**TASK REQUIREMENTS**: Update the TFHE-rs benchmarks text between "This uses the" and "after each operation.", inclusive, by putting "variant" in place of "flavor", and write out that stretch again.

**SELECTED EXTRACT**:
*-*-*
This uses the Concrete FFT + AVX-512 configuration.

Next, the timings for the operation flavor default are given. This flavor ensures predictable timings of an operation along the entire circuit by clearing the carry space after each operation.

How to reproduce benchmarks

TFHE-rs benchmarks can easily be reproduced from the sources.

#Boolean benchmarks:
make bench_boolean

#Integer benchmarks:
make bench_integer

#Shortint benchmarks:
make bench_shortint

If the host machine supports AVX-512, then the argument `AVX512_SUPPORT=ON' should be added, e.g.:

#Integer benchmarks:
make AVX512_SUPPORT=ON bench_integer

The core_crypto module from TFHE-rs is dedicated to the implementation of the cryptographic tools related to TFHE. To construct an FHE application, the shortint and/or Boolean modules (based on core_crypto) are recommended.

The core_crypto module offers an API to low-level cryptographic primitives and objects, like lwe_encryption or rlwe_ciphertext. The goal is to propose an easy-to-use API for cryptographers.

The overall code architecture is split in two parts: one for entity definitions and another focused on algorithms. The entities contain the definition of useful types, like LWE ciphertext or bootstrapping keys. The algorithms are then naturally defined to work using these entities.

The API is convenient to add or modify existing algorithms, or to have direct access to the raw data. Even if the LWE ciphertext object is defined, along with functions giving access to the body, it is also possible to bypass these to get directly the $i^{th}$ element of LWE mask.
*-*-*
**SUPPLIED DATA**:
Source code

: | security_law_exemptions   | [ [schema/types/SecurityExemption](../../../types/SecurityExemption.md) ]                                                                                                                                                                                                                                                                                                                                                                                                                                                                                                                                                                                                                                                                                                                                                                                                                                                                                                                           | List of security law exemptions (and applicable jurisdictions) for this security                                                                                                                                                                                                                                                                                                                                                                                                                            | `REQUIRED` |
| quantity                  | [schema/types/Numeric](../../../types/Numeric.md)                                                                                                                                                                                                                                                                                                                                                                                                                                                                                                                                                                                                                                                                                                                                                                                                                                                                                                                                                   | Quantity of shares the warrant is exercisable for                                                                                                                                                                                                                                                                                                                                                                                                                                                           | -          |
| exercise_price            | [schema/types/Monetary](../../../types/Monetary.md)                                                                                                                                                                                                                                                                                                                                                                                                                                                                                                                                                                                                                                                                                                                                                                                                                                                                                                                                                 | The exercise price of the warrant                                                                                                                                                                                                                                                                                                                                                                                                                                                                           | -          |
*-*-*
**WRITTEN ANSWER**:
This uses the Concrete FFT + AVX-512 configuration.

Next, the timings for the operation variant default are given. This variant ensures predictable timings of an operation along the entire circuit by clearing the carry space after each operation.